So far this year, 233,500 refugees and migrants have arrived in Europe’s Mediterranean region, compared to 159,410 during the whole of 2022. Several EU states–including the EU’s three largest economies, Germany, France, and Italy–have focused on intensifying detention measures as a tool for responding to these growing challenges, raising concerns about the region’s faltering commitment to basic human rights norms.
Italy & Albania: Extraterritorial Detention Inside Europe
On 6 November, Italy and Albania signed an agreement to establish two “processing” centres in Albania to accommodate people interdicted at sea by Italy, which may lead to a new extraterritorial detention system inside Europe. According to Italian Prime Minister Giorgia Meloni, the two centres–due to open next spring in the ports of Shëngjin and Gjadër–will hold up to 3,000 people, and will aim to “process” up to 36,000 people each year.
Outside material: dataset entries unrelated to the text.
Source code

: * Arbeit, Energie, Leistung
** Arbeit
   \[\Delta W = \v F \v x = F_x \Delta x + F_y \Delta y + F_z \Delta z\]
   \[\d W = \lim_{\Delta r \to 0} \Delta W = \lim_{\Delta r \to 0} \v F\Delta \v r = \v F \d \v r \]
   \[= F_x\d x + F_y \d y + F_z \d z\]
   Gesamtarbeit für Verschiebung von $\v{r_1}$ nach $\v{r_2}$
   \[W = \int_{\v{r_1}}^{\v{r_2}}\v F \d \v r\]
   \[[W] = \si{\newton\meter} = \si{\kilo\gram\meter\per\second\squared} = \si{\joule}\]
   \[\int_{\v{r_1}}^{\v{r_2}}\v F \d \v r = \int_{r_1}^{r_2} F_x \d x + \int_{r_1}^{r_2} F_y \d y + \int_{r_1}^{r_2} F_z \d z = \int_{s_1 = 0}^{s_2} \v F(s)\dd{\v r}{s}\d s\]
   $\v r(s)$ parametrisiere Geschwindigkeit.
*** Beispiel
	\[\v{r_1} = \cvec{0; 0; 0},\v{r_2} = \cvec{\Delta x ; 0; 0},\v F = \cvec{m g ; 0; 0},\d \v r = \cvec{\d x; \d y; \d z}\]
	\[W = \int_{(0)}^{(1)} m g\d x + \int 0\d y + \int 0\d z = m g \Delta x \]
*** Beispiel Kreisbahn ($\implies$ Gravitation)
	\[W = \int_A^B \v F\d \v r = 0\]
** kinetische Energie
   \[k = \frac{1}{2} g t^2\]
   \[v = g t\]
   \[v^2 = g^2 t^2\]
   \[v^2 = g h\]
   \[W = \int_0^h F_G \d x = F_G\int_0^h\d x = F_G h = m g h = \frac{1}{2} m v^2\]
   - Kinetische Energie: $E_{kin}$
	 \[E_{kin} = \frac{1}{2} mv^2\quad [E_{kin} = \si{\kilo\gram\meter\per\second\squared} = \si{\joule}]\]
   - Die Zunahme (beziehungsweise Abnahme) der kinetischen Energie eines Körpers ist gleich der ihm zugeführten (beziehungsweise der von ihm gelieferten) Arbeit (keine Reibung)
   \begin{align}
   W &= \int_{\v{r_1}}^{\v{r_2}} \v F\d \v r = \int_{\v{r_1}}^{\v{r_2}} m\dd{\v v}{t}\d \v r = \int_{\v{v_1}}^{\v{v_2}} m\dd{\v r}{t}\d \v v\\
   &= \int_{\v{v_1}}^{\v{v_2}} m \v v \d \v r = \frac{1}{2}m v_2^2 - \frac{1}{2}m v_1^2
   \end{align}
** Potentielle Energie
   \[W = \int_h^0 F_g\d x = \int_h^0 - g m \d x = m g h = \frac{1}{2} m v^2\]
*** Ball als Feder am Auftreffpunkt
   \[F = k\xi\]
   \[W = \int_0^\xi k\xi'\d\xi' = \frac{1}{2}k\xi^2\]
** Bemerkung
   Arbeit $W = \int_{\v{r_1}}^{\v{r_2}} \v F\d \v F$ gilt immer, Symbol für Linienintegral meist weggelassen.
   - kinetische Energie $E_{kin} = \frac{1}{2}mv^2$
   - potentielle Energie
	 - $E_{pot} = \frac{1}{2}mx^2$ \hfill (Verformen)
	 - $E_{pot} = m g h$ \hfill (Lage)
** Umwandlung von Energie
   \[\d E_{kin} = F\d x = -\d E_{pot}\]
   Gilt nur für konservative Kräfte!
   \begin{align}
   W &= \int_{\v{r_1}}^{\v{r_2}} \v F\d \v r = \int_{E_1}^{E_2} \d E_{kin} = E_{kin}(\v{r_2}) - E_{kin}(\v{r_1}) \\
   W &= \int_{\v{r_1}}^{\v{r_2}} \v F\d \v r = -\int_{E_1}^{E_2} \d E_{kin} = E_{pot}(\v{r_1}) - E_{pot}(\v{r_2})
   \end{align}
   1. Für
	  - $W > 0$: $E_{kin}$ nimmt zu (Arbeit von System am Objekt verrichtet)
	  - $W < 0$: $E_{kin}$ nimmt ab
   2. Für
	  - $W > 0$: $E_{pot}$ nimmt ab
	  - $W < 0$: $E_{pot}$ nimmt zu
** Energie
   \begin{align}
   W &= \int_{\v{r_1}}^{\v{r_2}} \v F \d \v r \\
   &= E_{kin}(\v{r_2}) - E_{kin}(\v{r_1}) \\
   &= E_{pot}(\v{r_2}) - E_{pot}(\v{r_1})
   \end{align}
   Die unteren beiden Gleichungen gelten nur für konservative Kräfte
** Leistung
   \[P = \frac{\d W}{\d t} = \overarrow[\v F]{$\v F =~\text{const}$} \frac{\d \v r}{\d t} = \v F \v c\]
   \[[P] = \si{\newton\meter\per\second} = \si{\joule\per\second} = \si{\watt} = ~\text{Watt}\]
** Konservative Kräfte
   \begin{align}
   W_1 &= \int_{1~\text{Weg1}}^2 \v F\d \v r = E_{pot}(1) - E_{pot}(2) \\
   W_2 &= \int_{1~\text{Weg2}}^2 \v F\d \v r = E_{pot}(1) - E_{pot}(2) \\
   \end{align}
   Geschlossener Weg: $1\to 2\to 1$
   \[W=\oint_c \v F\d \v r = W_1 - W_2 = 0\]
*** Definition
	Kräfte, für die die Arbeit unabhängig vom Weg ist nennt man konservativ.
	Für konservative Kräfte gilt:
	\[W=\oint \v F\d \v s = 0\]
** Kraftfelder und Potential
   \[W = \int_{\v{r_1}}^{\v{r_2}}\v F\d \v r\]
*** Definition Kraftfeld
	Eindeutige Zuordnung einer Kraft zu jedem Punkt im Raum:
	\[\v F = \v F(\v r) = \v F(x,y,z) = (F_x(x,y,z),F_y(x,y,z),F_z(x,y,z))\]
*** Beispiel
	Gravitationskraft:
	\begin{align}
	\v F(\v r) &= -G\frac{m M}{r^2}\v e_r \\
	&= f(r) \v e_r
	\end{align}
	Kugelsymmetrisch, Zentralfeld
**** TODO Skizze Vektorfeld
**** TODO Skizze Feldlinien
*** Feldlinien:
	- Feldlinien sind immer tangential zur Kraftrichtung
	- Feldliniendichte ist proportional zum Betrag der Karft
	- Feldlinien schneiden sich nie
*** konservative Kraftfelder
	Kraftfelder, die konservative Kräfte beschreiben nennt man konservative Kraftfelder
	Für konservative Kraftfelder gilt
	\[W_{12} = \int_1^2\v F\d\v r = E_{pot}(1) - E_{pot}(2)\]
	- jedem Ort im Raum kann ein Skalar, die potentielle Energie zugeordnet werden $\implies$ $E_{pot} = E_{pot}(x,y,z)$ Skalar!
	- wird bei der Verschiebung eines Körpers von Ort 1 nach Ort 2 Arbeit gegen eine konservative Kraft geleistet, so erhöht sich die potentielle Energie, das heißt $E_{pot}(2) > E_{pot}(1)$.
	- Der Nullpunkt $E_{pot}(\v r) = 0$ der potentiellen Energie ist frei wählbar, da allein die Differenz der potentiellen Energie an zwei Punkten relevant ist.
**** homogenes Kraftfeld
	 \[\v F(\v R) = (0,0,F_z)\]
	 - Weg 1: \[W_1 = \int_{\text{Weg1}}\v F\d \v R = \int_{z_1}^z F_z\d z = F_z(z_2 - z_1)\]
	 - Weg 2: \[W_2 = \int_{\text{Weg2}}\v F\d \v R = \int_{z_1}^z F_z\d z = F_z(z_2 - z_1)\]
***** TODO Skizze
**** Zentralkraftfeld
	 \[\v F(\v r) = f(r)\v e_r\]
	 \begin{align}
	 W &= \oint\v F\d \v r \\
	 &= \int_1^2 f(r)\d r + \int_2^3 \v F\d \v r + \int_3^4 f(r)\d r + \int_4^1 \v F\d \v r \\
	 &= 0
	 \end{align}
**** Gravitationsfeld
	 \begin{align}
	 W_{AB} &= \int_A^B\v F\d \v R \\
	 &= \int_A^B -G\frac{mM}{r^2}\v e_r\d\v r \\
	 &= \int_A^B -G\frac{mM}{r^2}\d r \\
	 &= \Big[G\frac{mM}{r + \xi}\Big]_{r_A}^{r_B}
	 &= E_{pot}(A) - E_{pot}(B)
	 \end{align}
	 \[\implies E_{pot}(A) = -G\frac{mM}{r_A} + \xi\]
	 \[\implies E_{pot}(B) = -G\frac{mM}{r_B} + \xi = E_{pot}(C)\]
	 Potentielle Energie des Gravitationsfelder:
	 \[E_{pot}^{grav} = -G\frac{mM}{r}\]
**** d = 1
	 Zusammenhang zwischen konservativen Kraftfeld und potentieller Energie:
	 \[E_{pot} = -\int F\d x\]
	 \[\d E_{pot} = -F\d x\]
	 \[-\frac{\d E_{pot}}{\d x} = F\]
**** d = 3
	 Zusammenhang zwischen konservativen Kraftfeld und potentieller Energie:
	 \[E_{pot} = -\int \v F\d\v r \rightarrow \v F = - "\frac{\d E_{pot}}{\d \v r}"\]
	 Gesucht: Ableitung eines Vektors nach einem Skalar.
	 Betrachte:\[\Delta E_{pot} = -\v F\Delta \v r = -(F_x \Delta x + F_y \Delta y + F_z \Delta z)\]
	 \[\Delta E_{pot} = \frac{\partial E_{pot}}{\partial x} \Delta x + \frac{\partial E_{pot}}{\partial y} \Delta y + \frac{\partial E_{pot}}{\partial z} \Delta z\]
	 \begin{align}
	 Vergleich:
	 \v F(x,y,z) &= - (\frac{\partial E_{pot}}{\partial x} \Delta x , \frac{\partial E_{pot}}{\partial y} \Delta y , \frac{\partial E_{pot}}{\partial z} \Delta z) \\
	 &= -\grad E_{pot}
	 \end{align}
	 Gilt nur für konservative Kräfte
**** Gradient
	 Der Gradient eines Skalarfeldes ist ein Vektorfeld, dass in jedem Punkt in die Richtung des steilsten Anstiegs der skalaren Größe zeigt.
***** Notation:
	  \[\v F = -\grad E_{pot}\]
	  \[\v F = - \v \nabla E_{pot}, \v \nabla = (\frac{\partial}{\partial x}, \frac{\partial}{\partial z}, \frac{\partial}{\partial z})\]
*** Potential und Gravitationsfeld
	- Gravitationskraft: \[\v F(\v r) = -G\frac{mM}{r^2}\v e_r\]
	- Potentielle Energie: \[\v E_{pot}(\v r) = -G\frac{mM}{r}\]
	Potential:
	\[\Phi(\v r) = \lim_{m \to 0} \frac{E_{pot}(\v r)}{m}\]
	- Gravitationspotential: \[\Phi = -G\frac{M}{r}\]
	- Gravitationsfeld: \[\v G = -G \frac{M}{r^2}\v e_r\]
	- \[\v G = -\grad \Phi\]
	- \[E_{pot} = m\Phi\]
Unlike recent proposals by the UK and Denmark to externalise migration management to Rwanda wherein detainees will fall under Rwandan jurisdiction, Italy has claimed that those detained in the facilities will remain under Italian jurisdiction. However, observers such as Amnesty International have questioned the realities of this, arguing that the deal could result in thousands of refugees and migrants facing lengthy detention and other violations–as Albania, a non-EU state, does not apply EU asylum law.
Italy’s EU partners are also showing signs of alarm over this agreement. According to the Guardian, Brussels received “practically zero notice” of the deal before it was signed. One EU official noted: “We have asked for detailed information. … We need to see the details of this arrangement so we can speak about this assessments [and] implications.”
The deal to detain migrants outside Italy comes as recent court decisions have faulted the country for its arbitrary use of detention measures. According to PICUM, courts in Catania, Italy, have recently ruled “against the immigration detention of asylum-seekers coming from ‘safe third countries’ and subjected to an accelerated asylum procedure, as foreseen in a governmental decree. The judges found that the decree contradicts EU rules and Italy’s own Constitution, as it automatically imposes immigration detention to certain people, without any individual assessment. The Italian government appealed the rulings before the Court of Cassation.”
France: New Detention Centres, Stricter Immigration Laws
This week, French senators have been debating a bill intended to tighten the country’s Immigration Law, but which rights groups argue threatens migrants’ rights. Amongst its 27 provisions, the bill would ease authorities’ ability to deport individuals who present a “serious threat to public order”–including by removing protections against individuals such as those who are parents to a French child, and those who arrived in France before they turned 13. According to UNICEF, this would conflict with the Convention on the Rights of the Child, to which France is party.
The bill also has important implications for detention practices. While it seeks to ban the placement of children under the age of 16 in immigration detention, rights advocates argue that this does not go far enough. Indeed, children over the age of 16 would remain vulnerable to detention, as would all children in overseas territories like Mayotte and those apprehended at borders and airports. Additional concerns include the reduction of time limits for appeals in various asylum and immigration processes, the elimination of state medical aid for undocumented migrants, and restricting family reunification.
The new legal proposals come on the heels of the announcement from French Interior Minister Gerald Darmanin in mid-October that the country plans to double the size of its immigration detention system by opening up to 11 new centres over the next four years and increasing detention spaces from 1,500 to 3,000.
Germany: Stricter Measures to Curb Arrivals
Draft legislation tabled by government of German Chancellor Olaf Scholz in October aimed at easing the deportation of failed asylum seekers includes increasing the length of pre-departure detention from 10 to 28 days, which according to reports is aimed at “facilitating the deportation of people who are members of a criminal organisation. It also would authorise residential searches for documentation that enables officials to firmly establish a person’s identity, as well as remove authorities’ obligation to give advance notice of deportations in some cases.”
Chancellor Scholz and the country’s 16 state governors have also recently negotiated a series of stricter measures to curb the number of refugee and migrant arrivals. In the new deal, announced in early November, authorities agreed to cut the benefits available to migrants, and to process asylum applications faster in order to speed up deportations.
During the negotiations, it was also agreed that Germany would investigate the feasibility of assessing asylum claims outside of the EU–mirroring Italian, British, and Danish efforts to externalise migration management. Pro Asyl, a German NGO that supports asylum seekers in the country, said it was “appalled” by the news and noted that: “the UK-Rwanda deal, the EU-Turkey deal and the Australia model clearly show that such externalization models cannot be implemented as intended and that massive human rights violations and violations of the rule of law are inevitable.”